__REQUIREMENT__: List every line in the records below that contains the word "wrist", matching case exactly.

__MATERIAL PROVIDED__:
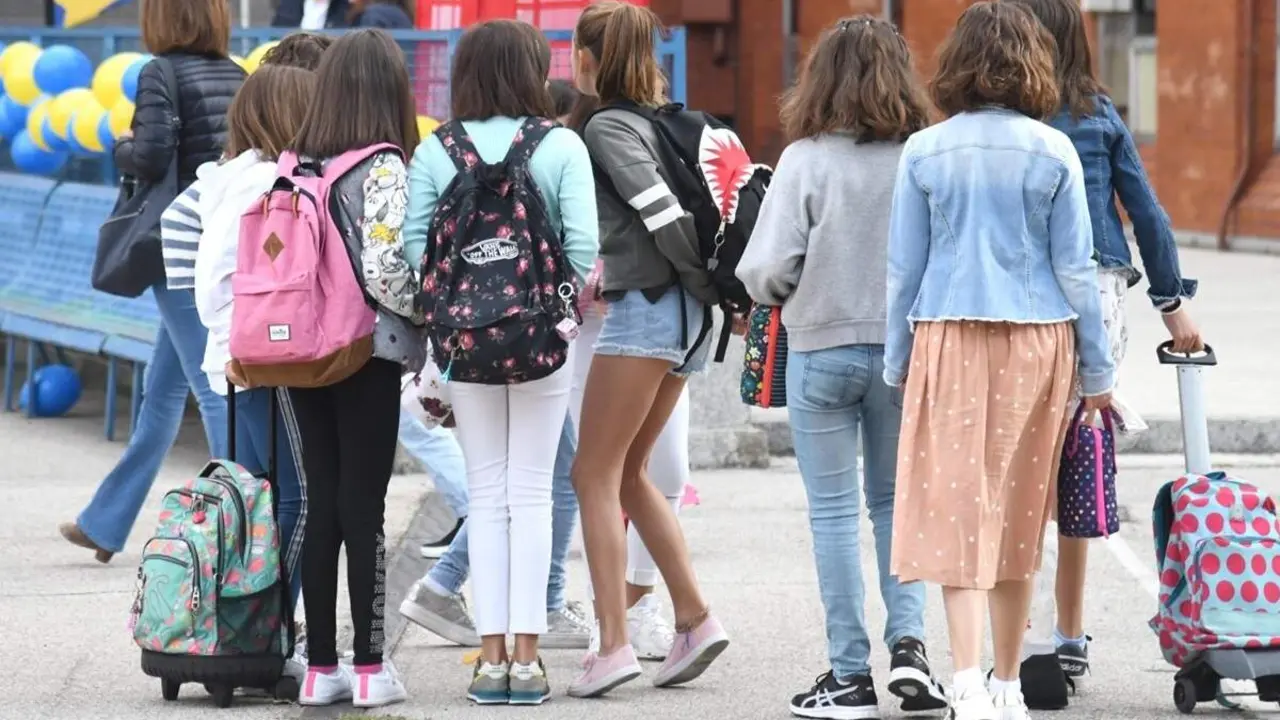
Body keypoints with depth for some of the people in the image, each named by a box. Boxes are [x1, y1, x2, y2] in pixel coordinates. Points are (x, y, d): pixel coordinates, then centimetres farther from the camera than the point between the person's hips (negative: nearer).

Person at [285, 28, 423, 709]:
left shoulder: (293, 167, 6)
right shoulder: (384, 169, -12)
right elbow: (384, 270, -19)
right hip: (369, 352, -5)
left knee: (321, 505, 9)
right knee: (364, 508, 0)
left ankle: (320, 666, 11)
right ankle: (369, 667, 2)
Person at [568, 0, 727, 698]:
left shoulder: (606, 127, -9)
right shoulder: (659, 120, 15)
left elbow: (662, 213, -17)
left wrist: (710, 289, -10)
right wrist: (716, 292, 9)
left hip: (642, 309, -8)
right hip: (683, 315, 8)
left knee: (595, 475, -3)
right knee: (628, 472, 17)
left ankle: (613, 644, -9)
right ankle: (694, 619, 14)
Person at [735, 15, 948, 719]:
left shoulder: (806, 160, -12)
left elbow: (766, 269, -14)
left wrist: (780, 292, 8)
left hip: (822, 350, -2)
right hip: (908, 347, 2)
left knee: (834, 511, 6)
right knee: (895, 500, 18)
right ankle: (907, 641, 4)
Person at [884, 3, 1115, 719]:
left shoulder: (924, 152, -2)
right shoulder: (1052, 151, -3)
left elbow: (904, 268, 2)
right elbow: (1076, 267, 0)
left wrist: (898, 363, 12)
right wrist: (1098, 370, 8)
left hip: (949, 339, -1)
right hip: (1037, 339, 1)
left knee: (958, 508, -3)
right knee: (1019, 511, 11)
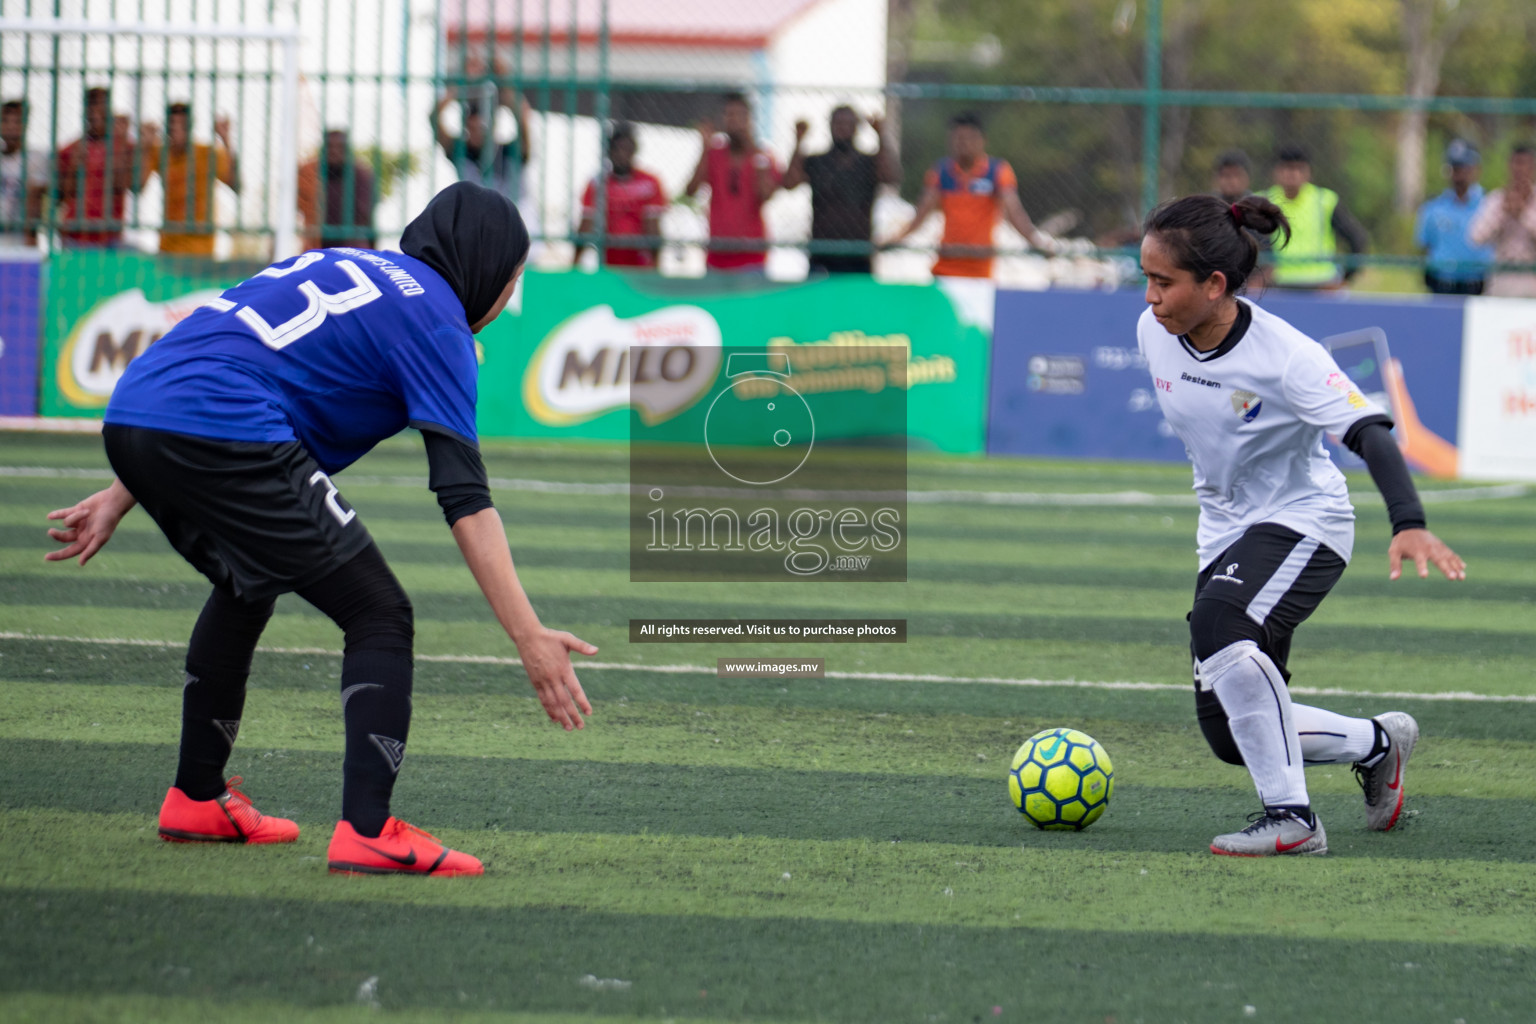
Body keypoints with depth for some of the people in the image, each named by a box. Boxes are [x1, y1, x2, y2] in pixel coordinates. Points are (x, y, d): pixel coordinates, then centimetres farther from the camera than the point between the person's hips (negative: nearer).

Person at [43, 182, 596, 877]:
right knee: (380, 615, -1)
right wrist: (529, 637, -9)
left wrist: (123, 496, 33)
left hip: (129, 414, 9)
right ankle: (368, 831, -11)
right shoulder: (434, 317, 5)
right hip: (225, 440, -9)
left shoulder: (338, 267, 30)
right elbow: (465, 497, -5)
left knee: (245, 587, 33)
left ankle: (197, 798, 38)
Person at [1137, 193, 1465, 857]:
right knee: (1229, 733, 4)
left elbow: (1368, 433, -34)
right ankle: (1377, 743, 32)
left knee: (1218, 624, -37)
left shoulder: (1285, 356, -26)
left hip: (1304, 522, -7)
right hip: (1225, 530, 7)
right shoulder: (1154, 333, -7)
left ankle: (1291, 818, -29)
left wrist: (1408, 525, -50)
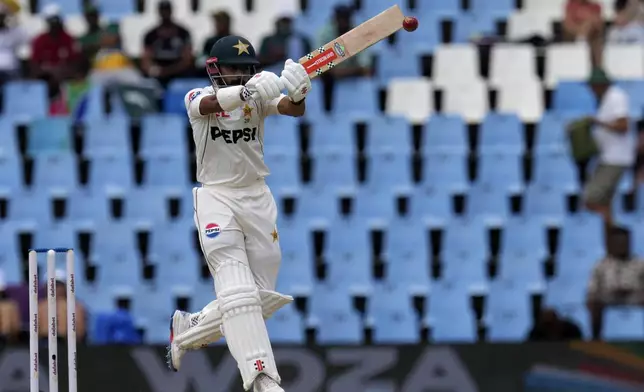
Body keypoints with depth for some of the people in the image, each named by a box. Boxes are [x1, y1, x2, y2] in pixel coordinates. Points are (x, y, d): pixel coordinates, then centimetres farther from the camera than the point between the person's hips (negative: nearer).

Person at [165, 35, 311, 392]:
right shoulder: (197, 98, -4)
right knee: (238, 291, -17)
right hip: (216, 199, -4)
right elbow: (211, 104, -29)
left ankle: (187, 329, 29)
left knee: (263, 298, 7)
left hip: (257, 198, 4)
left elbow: (294, 110, -17)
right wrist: (247, 92, -48)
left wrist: (298, 94, -42)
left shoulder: (259, 97, 3)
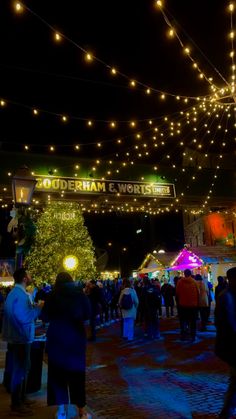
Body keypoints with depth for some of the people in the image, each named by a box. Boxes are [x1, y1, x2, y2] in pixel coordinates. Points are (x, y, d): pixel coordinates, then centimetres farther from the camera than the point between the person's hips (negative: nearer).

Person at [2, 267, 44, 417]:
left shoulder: (17, 292, 11)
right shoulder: (20, 295, -23)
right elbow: (25, 318, -29)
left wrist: (34, 307, 9)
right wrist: (38, 307, -18)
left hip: (19, 337, 10)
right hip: (20, 338, -10)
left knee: (23, 368, 21)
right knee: (20, 370, 2)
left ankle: (21, 398, 35)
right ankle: (17, 405, 14)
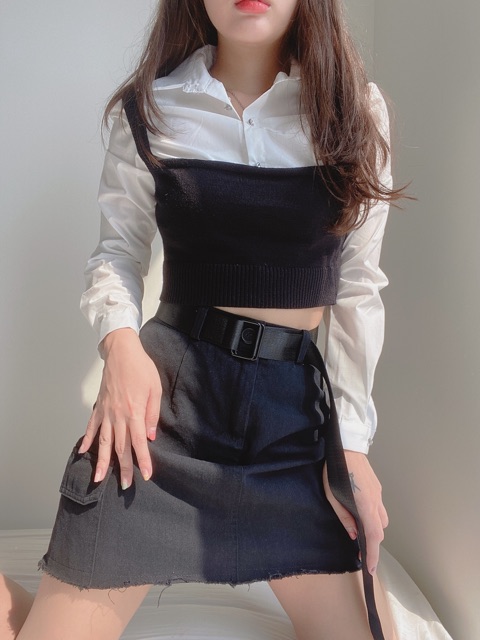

__RESULT FOR THIS EXERCISE__:
left wrist: (710, 289, -10)
right wrist: (716, 292, 9)
left wrist: (780, 292, 8)
left wrist: (898, 363, 12)
right wrist: (1098, 370, 8)
right wrist: (529, 637, -9)
left wrist: (123, 496, 33)
left wrist: (1408, 525, -50)
right wrist: (247, 92, -48)
left wrist: (298, 94, -42)
left wrist: (34, 307, 9)
right wrist: (38, 307, -18)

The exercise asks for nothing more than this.